Among the entries below, how many lines contain "styling"? Answer with the number only.

*** Provided material ***

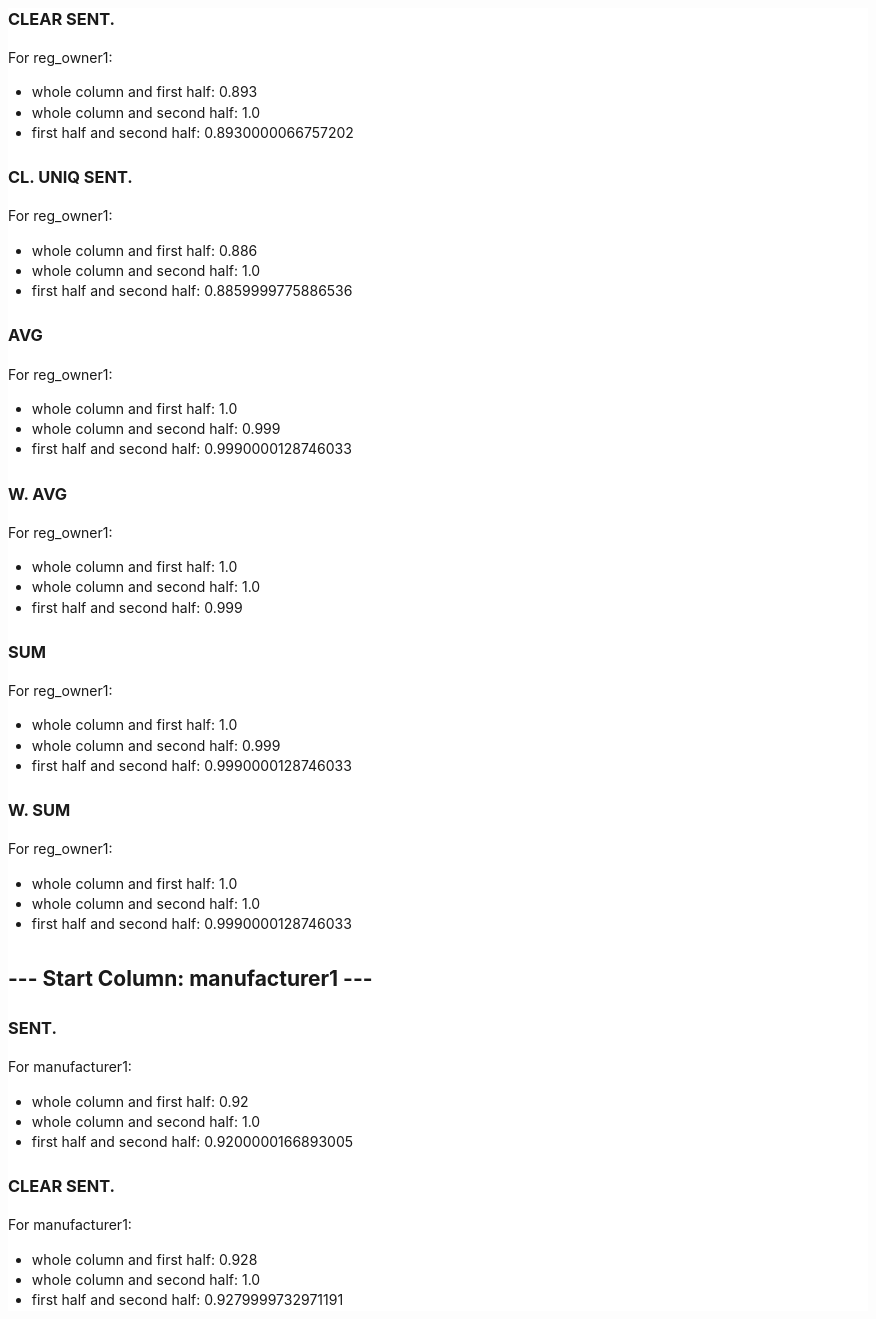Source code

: ### CLEAR SENT.
For reg_owner1:
 - whole column and first half: 0.893
 - whole column and second half: 1.0
 - first half and second half: 0.8930000066757202

### CL. UNIQ SENT.
For reg_owner1:
 - whole column and first half: 0.886
 - whole column and second half: 1.0
 - first half and second half: 0.8859999775886536

### AVG
For reg_owner1:
 - whole column and first half: 1.0
 - whole column and second half: 0.999
 - first half and second half: 0.9990000128746033

### W. AVG
For reg_owner1:
 - whole column and first half: 1.0
 - whole column and second half: 1.0
 - first half and second half: 0.999

### SUM
For reg_owner1:
 - whole column and first half: 1.0
 - whole column and second half: 0.999
 - first half and second half: 0.9990000128746033

### W. SUM
For reg_owner1:
 - whole column and first half: 1.0
 - whole column and second half: 1.0
 - first half and second half: 0.9990000128746033


## --- Start Column: manufacturer1 ---
### SENT.
For manufacturer1:
 - whole column and first half: 0.92
 - whole column and second half: 1.0
 - first half and second half: 0.9200000166893005

### CLEAR SENT.
For manufacturer1:
 - whole column and first half: 0.928
 - whole column and second half: 1.0
 - first half and second half: 0.9279999732971191
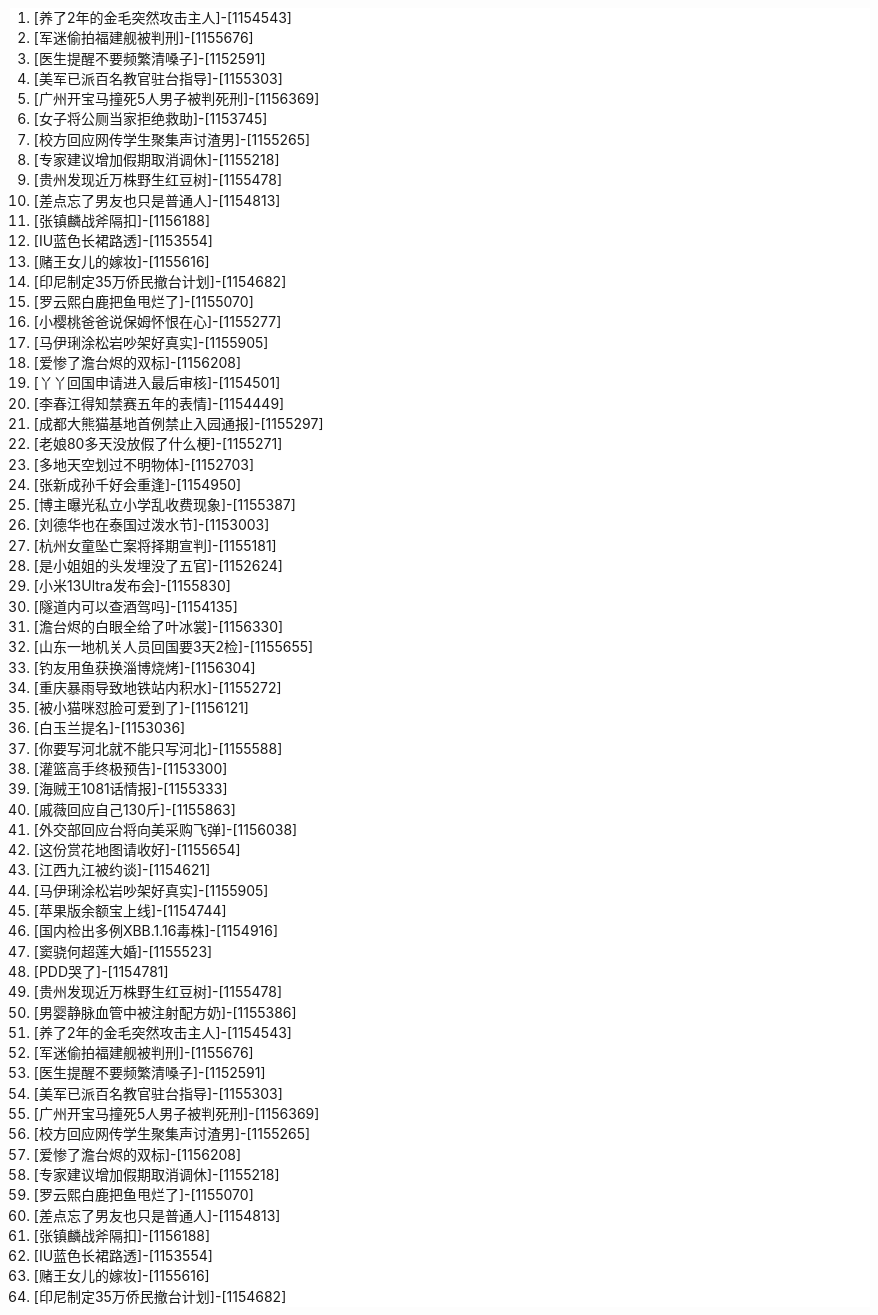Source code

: 1. [养了2年的金毛突然攻击主人]-[1154543]
1. [军迷偷拍福建舰被判刑]-[1155676]
1. [医生提醒不要频繁清嗓子]-[1152591]
1. [美军已派百名教官驻台指导]-[1155303]
1. [广州开宝马撞死5人男子被判死刑]-[1156369]
1. [女子将公厕当家拒绝救助]-[1153745]
1. [校方回应网传学生聚集声讨渣男]-[1155265]
1. [专家建议增加假期取消调休]-[1155218]
1. [贵州发现近万株野生红豆树]-[1155478]
1. [差点忘了男友也只是普通人]-[1154813]
1. [张镇麟战斧隔扣]-[1156188]
1. [IU蓝色长裙路透]-[1153554]
1. [赌王女儿的嫁妆]-[1155616]
1. [印尼制定35万侨民撤台计划]-[1154682]
1. [罗云熙白鹿把鱼甩烂了]-[1155070]
1. [小樱桃爸爸说保姆怀恨在心]-[1155277]
1. [马伊琍涂松岩吵架好真实]-[1155905]
1. [爱惨了澹台烬的双标]-[1156208]
1. [丫丫回国申请进入最后审核]-[1154501]
1. [李春江得知禁赛五年的表情]-[1154449]
1. [成都大熊猫基地首例禁止入园通报]-[1155297]
1. [老娘80多天没放假了什么梗]-[1155271]
1. [多地天空划过不明物体]-[1152703]
1. [张新成孙千好会重逢]-[1154950]
1. [博主曝光私立小学乱收费现象]-[1155387]
1. [刘德华也在泰国过泼水节]-[1153003]
1. [杭州女童坠亡案将择期宣判]-[1155181]
1. [是小姐姐的头发埋没了五官]-[1152624]
1. [小米13Ultra发布会]-[1155830]
1. [隧道内可以查酒驾吗]-[1154135]
1. [澹台烬的白眼全给了叶冰裳]-[1156330]
1. [山东一地机关人员回国要3天2检]-[1155655]
1. [钓友用鱼获换淄博烧烤]-[1156304]
1. [重庆暴雨导致地铁站内积水]-[1155272]
1. [被小猫咪怼脸可爱到了]-[1156121]
1. [白玉兰提名]-[1153036]
1. [你要写河北就不能只写河北]-[1155588]
1. [灌篮高手终极预告]-[1153300]
1. [海贼王1081话情报]-[1155333]
1. [戚薇回应自己130斤]-[1155863]
1. [外交部回应台将向美采购飞弹]-[1156038]
1. [这份赏花地图请收好]-[1155654]
1. [江西九江被约谈]-[1154621]
1. [马伊琍涂松岩吵架好真实]-[1155905]
1. [苹果版余额宝上线]-[1154744]
1. [国内检出多例XBB.1.16毒株]-[1154916]
1. [窦骁何超莲大婚]-[1155523]
1. [PDD哭了]-[1154781]
1. [贵州发现近万株野生红豆树]-[1155478]
1. [男婴静脉血管中被注射配方奶]-[1155386]
1. [养了2年的金毛突然攻击主人]-[1154543]
1. [军迷偷拍福建舰被判刑]-[1155676]
1. [医生提醒不要频繁清嗓子]-[1152591]
1. [美军已派百名教官驻台指导]-[1155303]
1. [广州开宝马撞死5人男子被判死刑]-[1156369]
1. [校方回应网传学生聚集声讨渣男]-[1155265]
1. [爱惨了澹台烬的双标]-[1156208]
1. [专家建议增加假期取消调休]-[1155218]
1. [罗云熙白鹿把鱼甩烂了]-[1155070]
1. [差点忘了男友也只是普通人]-[1154813]
1. [张镇麟战斧隔扣]-[1156188]
1. [IU蓝色长裙路透]-[1153554]
1. [赌王女儿的嫁妆]-[1155616]
1. [印尼制定35万侨民撤台计划]-[1154682]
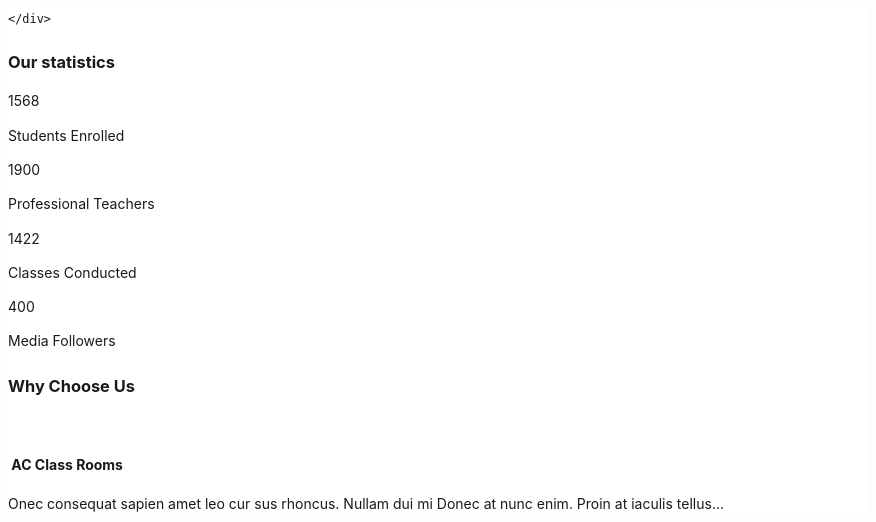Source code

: 	</div>
</section>



<section class="section-stats" id="stats">
	<div class="py-5">
		<div class="container py-lg-5">
		<h3 class="heading mb-sm-5 mb-4">Our statistics</h3>
			<div class="row text-center">
				<div class="col-lg-3 col-6">
					<div class="w3layouts_stats_left w3_counter_grid">
						<div class="stats-icon">
							<span class="fa fa-credit-card"></span>
						</div>
						<p class="counter">1568</p>
						<p class="para-text-w3ls">Students Enrolled</p>
					</div>
				</div>
				<div class="col-lg-3 col-6">
					<div class="w3layouts_stats_left w3_counter_grid2">	
						<div class="stats-icon">
							<span class="fa fa-users"></span>
						</div>
						<p class="counter">1900</p>
						<p class="para-text-w3ls">Professional Teachers</p>
					</div>
				</div>
				<div class="col-lg-3 col-6 mt-lg-0 mt-4">
					<div class="w3layouts_stats_left w3_counter_grid1">	
						<div class="stats-icon">
							<span class="fa fa-dollar"></span>
						</div>
						<p class="counter">1422</p>
						<p class="para-text-w3ls">Classes Conducted</p>
					</div>
				</div>
				<div class="col-lg-3 col-6 mt-lg-0 mt-4">
					<div class="w3layouts_stats_left w3_counter_grid1">	
						<div class="stats-icon">
							<span class="fa fa-users"></span>
						</div>
						<p class="counter">400</p>
						<p class="para-text-w3ls">Media Followers</p>
					</div>
				</div>
			</div>
		</div>
	</div>
</section>



<section class="other_services py-5" id="why">
	<div class="container py-lg-5 py-3">
		<h3 class="heading mb-sm-5 mb-4">Why Choose Us </h3>
		<div class="row">
			<div class="col-lg-4 col-md-6">
				<div class="grid">
					<img src="images/choose1.jpg" alt="" class="img-fluid" />
					<div class="info p-4">
						<h4 class=""><img src="images/s1.png" class="img-fluid" alt=""> AC Class Rooms</h4>
						<p class="mt-3">Onec consequat sapien amet leo cur sus rhoncus. Nullam dui mi Donec at nunc enim. Proin at iaculis tellus...</p>
					</div>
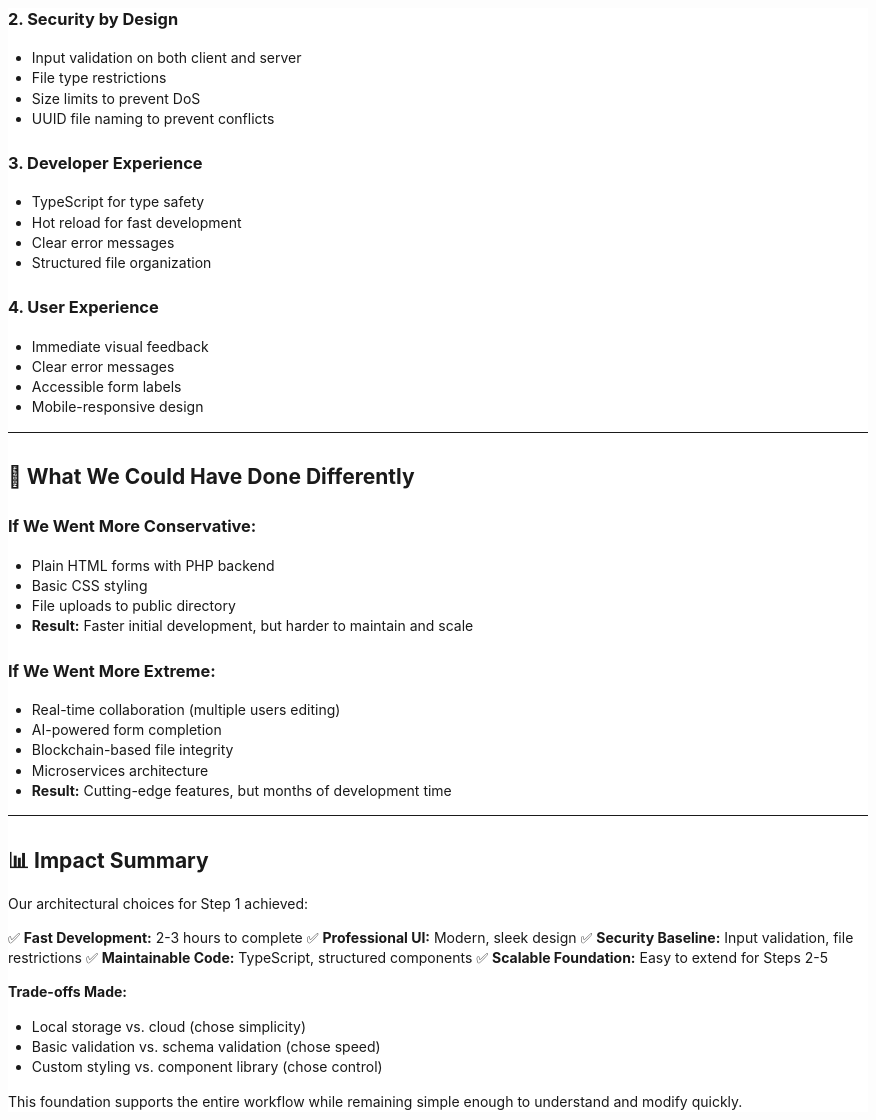 ### 2. **Security by Design**
- Input validation on both client and server
- File type restrictions
- Size limits to prevent DoS
- UUID file naming to prevent conflicts

### 3. **Developer Experience**
- TypeScript for type safety
- Hot reload for fast development
- Clear error messages
- Structured file organization

### 4. **User Experience**
- Immediate visual feedback
- Clear error messages
- Accessible form labels
- Mobile-responsive design

---

## 🚀 What We Could Have Done Differently

### If We Went **More Conservative**:
- Plain HTML forms with PHP backend
- Basic CSS styling
- File uploads to public directory
- **Result:** Faster initial development, but harder to maintain and scale

### If We Went **More Extreme**:
- Real-time collaboration (multiple users editing)
- AI-powered form completion
- Blockchain-based file integrity
- Microservices architecture
- **Result:** Cutting-edge features, but months of development time

---

## 📊 Impact Summary

Our architectural choices for Step 1 achieved:

✅ **Fast Development:** 2-3 hours to complete
✅ **Professional UI:** Modern, sleek design
✅ **Security Baseline:** Input validation, file restrictions
✅ **Maintainable Code:** TypeScript, structured components
✅ **Scalable Foundation:** Easy to extend for Steps 2-5

**Trade-offs Made:**
- Local storage vs. cloud (chose simplicity)
- Basic validation vs. schema validation (chose speed)
- Custom styling vs. component library (chose control)

This foundation supports the entire workflow while remaining simple enough to understand and modify quickly.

*** End of Provided material ***

## Finished task:
2